Part III: What I did

The last suggestion by Gravesen is pretty nifty, and I think it's a candidate for the next Graphics Gems. I hacked out the following quick implementation, using the .h and libraries definitions from Graphics Gems I (If you haven't got that book then you have no business mucking with with this stuff :-)) The function "bezsplit" is lifted shamelessly from Schneider's Bezier curve-fitter.

/************************ split a cubic bezier in two ***********************/
static void bezsplit(V, Left, Right)
    point    *V;                          /* Control pts      */
    point    *Left;                       /* RETURN left half ctl pts */
    point    *Right;                      /* RETURN right half ctl pts  */
    int   i, j;                               /* Index variables  */
    point   Vtemp[4][4];                      /* Triangle Matrix */
    /* Copy control points  */
    for (j =0; j <= 3; j++) 
      Vtemp[0][j] = V[j];

    /* Triangle computation */
    for (i = 1; i <= 3; i++) {  
    for (j =0 ; j <= 3 - i; j++) {
        Vtemp[i][j].x =
            0.5 * Vtemp[i-1][j].x + 0.5 * Vtemp[i-1][j+1].x;
        Vtemp[i][j].y =
            0.5 * Vtemp[i-1][j].y + 0.5 * Vtemp[i-1][j+1].y;
    }                                       /* end for i */
    }                                       /* end for j */
    for (j = 0; j <= 3; j++) 
        Left[j]  = Vtemp[j][0];
    for (j = 0; j <= 3; j++) 
        Right[j] = Vtemp[3-j][j]; 
}                                           /* end splitbez */

/********************** add polyline length if close enuf *******************/

static void addifclose(V,length, error) 
                      point  *V; 
                      double  *length; 
                      double error;

  point left[4], right[4];                  /* bez poly splits */
  double len = 0.0;                         /* arc length */
  double chord;                             /* chord length */

  int index;                                /* misc counter */
  for (index = 0; index <= 2; index++)
    len = len + V2DistanceBetween2Points(&V[index],&V[index+1]);

  chord = V2DistanceBetween2Points(&V[0],&V[3]);

  if((len-chord) > error)
    bezsplit(V,left,right);                 /* split in two */
    addifclose(left, length, error);        /* try left side */
    addifclose(right, length, error);       /* try right side */
  *length = *length + len;

}                                                     /* end addifclose */

/************************* arc length of a 2d bezier ************************/

double arclen(V, error) point  *V; double error;
  double length;                                    /* length of curve */
  addifclose(V, &length, error);                    /* kick off recursion */
  return(length);                                   /* that's it! */
}                                                   /* end arclen */

The same code can be used for a quick Bezier plot routine by replacing "addifclose" with a "drawifclose" that draws the polygon instead of adding the length to the arc length. The value of "error" can be based on your screen parameters. My thanks to Jens for replying, and I hope his method at least gets into some FAQ because it deserves to be better known. Again, my code is a quick hack and *seems* to work; if it sends your process into hyperspace please email me the corrections so I can fix my version :-)
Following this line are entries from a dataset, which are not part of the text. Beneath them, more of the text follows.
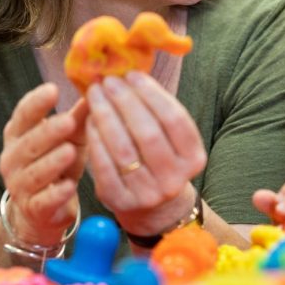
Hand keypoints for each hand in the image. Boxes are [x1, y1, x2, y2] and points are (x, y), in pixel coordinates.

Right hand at [0, 83, 87, 245]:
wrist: (43, 211)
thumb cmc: (58, 164)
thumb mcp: (70, 138)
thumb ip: (79, 117)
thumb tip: (97, 90)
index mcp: (19, 135)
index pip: (23, 115)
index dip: (36, 103)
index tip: (53, 89)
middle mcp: (13, 159)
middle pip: (29, 143)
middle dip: (48, 132)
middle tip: (68, 121)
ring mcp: (20, 186)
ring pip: (34, 173)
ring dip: (52, 162)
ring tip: (70, 151)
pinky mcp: (33, 209)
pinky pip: (43, 201)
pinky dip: (55, 194)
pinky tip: (69, 187)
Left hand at [86, 71, 206, 234]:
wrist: (157, 210)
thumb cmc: (163, 162)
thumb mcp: (173, 141)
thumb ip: (159, 113)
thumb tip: (131, 76)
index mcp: (194, 158)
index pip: (174, 119)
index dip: (152, 94)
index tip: (132, 74)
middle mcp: (175, 178)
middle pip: (148, 132)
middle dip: (125, 101)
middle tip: (108, 81)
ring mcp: (148, 193)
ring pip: (123, 148)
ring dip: (106, 115)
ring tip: (95, 94)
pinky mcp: (121, 202)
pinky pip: (104, 165)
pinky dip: (95, 139)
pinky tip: (89, 119)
There were a couple of other responses. Several suggested plotting the curve as a polyline and adding up the lengths, which is what I was doing and which is *slow* compared to the Gravesen method. A couple of people also recommended the book "Curves and Surfaces for Computer Aided Geometric Design" by Gerald Farin. I have one on order and will post a review when I get it. The recommendations have been such that it, too, seems a candidate for a FAQ.

Brian Guenter noted that he had
... published a fast numerical algorithm for computing the arc length of space curves. It appeared in IEEE Computer Graphics and Applications in 1990. I really should be able to give you a better reference than this but I've just moved to Seattle and I don't have all my papers with me. The algorithm is simple and fast and does just what you want it to.

I was unable to track this down, but it should be mentioned.